На часах было без двадцати пяти двенадцать, когда со стартового командного пункта в небо взвилась зеленая сигнальная ракета и, разделившись в выси надвое, упала вниз. Повсюду разнеслось:
— По са-а-моле-там!
Спицын, торопливо пристегивая парашютные лямки, уселся в тесную кабину истребителя. Взлетела вторая сигнальная ракета, и заревели могучие двигатели. А потом маленькие тупоносые самолеты с отведенными назад крыльями, подпрыгивая, подрулили к широкой бетонированной полосе.
В паре со Спицыным летел новый ведомый лейтенант Блинов. Звено Бориса быстро заняло свое место в кильватере общей колонны. И вот уже остался далеко позади маленький подмосковный городок, приветливо зеленеющее поле аэродрома, разрезанное серыми бетонками, техник Железкин, одиноко маячащий на опустевшей стоянке с букетом нарциссов в руках.
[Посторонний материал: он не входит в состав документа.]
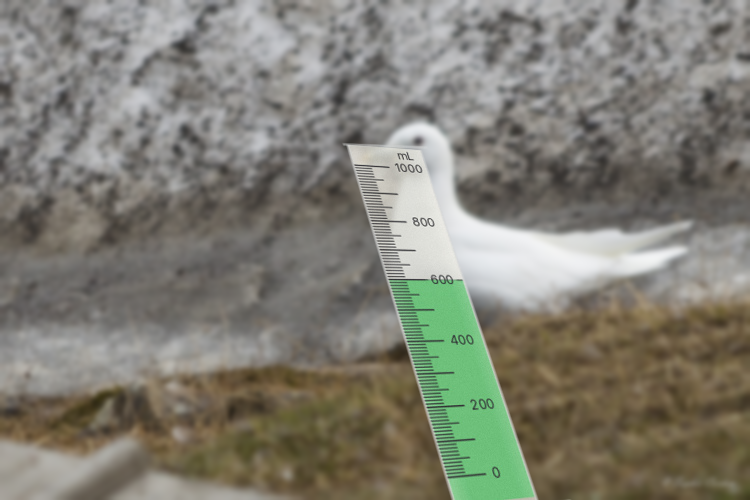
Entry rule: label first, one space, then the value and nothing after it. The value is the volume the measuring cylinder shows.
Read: 600 mL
Ведомые плотнее придвинулись к машине командира. Между крыльями теперь оставался совсем небольшой зазор воздушного пространства. Трудно идти плотным строем на такой бешеной скорости. Борис бросал напряженные взгляды то на ведомых, то на впереди летящую четверку. Если бы кто увидел сейчас лицо Спицына, оно бы показалось некрасивым. Над редкими нахмуренными бровями проступили капельки пота, около рта пролегли глубокие складки. Только глаза, карие, сузившиеся, жили самостоятельной жизнью. Цепко схватывали они в одно и то же мгновение и приборную доску, и положение, занятое в воздухе летящими справа самолетами, и расстояние до идущей впереди четверки. Лишь один раз, когда звенья делали разворот, успел Спицын мельком посмотреть на празднично оживленную столицу с Кремлевскими башнями, с рекой, закованной в гранитные берега, с людными площадями и улицами, с зеленью парков и уходящими ввысь шпилями высотных зданий.